January 6, 2010: “Edmondo, you are free to go,” a guard told him, throwing two trash bags of his belongings at his feet: dirty clothes and a disassembled cell phone. When the prison gates closed behind him, he had nothing in front of him except a lot of phone numbers of people who in a half an hour could help him take up his previous life again. In a moment that lasted an eternity, he pulled Patrizia’s number from his pants pocket. “I’m Ed. Can you help me?” Patrizia had pneumomia, but within a half an hour her husband Fabio arrived. “You’re Ed, the prisoner? I’ll bring you home to your family.”

They lived in Colico. Ed’s father told Fabio, “You don’t understand. I don’t want this son.” Ed recalls, “In that moment, I saw one man who said to another, ‘I can’t manage anymore. I give him to you.’ And when Fabio answered, ‘Okay,’ I had two true men in front of me. Two fathers. I realized I had sunk really low.”

Within a short time, Ed found work and a home in Oggiono, in a house a priest made available to him. For the weekends Filippo, Fabio and Patrizia’s third son, went to get him and brought him to stay with them. A lot of friends, a lot of people passed through their place. “I wasn’t part of that family. I felt like a bum, but nothing of what happened there eluded me.” Patrizia’s elderly mother, who suffered from Alzheimer’s, always welcomed him, saying, “There’s my boyfriend.” In her dementia, “she was my point of good,” Ed recalls. When he found another job in Monza, Fabio and Patrizia decided to host him permanently in their home, since one of their sons was abroad. “I became the owner of the sofa, the remote control and the refrigerator,” but not only that. One evening they needed to bring Ed to the emergency room... Nobody had realized that he had begun drinking again. In a short time he had emptied their wine cellar and refilled the bottles with tea and Coke to imitate the color of wines and liquors. He said, “I’m going. I don’t want to ruin your family, too.” But Patrizia responded, “If you walk through that door, you know it’s the end for you. We love you.” Ed stayed, but Fabio imposed conditions that were almost more rigid than those of the prison: he could never go out alone, could never carry any money, and you could not get his driver’s license back. “Looking at him, I asked myself, ‘How can a man be so certain he can trust someone like me?’ I had encountered the mystery through Patrizia, and now I was becoming a son again with Fabio. If I wanted to grow up and understand the spark I saw in them, I had to entrust myself completely and be loyal to what they were asking of me.”

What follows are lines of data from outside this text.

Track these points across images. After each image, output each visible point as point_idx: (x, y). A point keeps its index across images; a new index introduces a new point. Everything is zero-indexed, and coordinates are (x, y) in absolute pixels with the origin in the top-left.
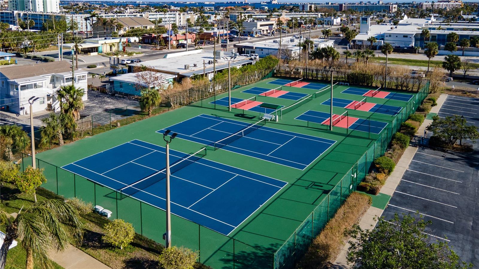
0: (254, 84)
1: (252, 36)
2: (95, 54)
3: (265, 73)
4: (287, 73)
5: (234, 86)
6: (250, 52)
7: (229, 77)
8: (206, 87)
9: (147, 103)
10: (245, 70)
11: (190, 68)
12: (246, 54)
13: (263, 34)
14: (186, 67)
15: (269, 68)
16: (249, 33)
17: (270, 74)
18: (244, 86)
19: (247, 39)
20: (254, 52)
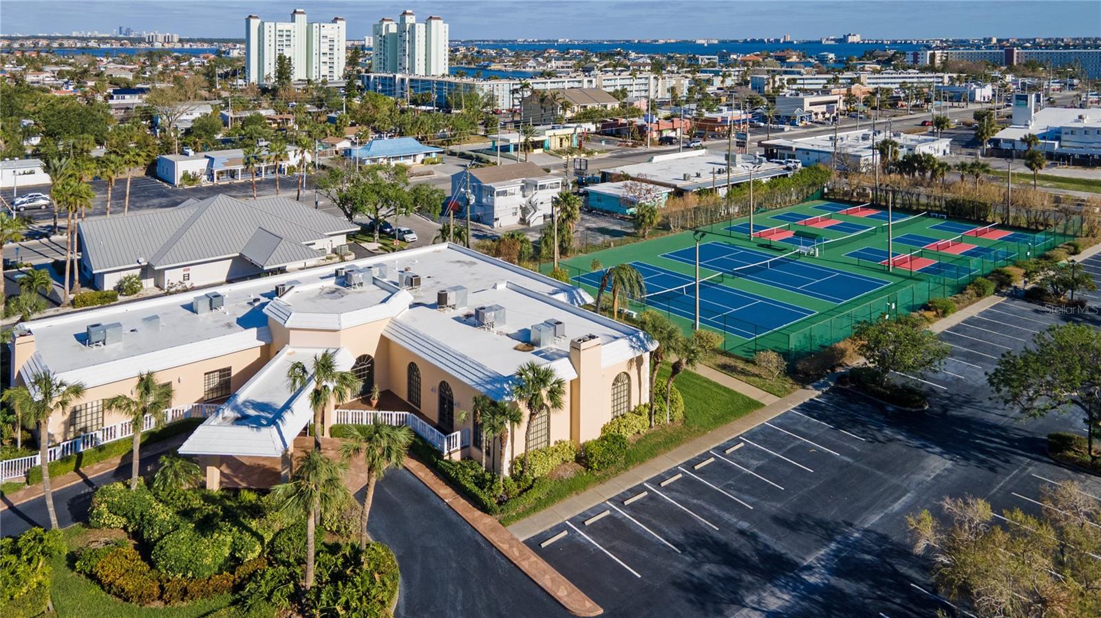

Time goes by. Every day since then has been a step forward toward understanding the reality that entered his life. Today, Ed has stopped escaping. His cup overflows: “I had to go through all those experiences to become what I am today: a happy man.” He is married to Rosanna and has a son, Francesco, a lot of friends, and a certainty: “My strength is the presence of Christ that supports me and is always there.” And his weaknesses? “They were the modality for encountering those eyes again for all time. When I see a beautiful car I think that if I stole it it wouldn’t change anything, and I say, ‘My God, thank goodness I have met You.’”

When Francesco was born, Ed called his father, who said, “Give him a kiss from me, then go home and thank your friends.” As they were speaking, Ed thought of Nicodemus: Can a man be born again? Ed is convinced that “yes, he can. And how.”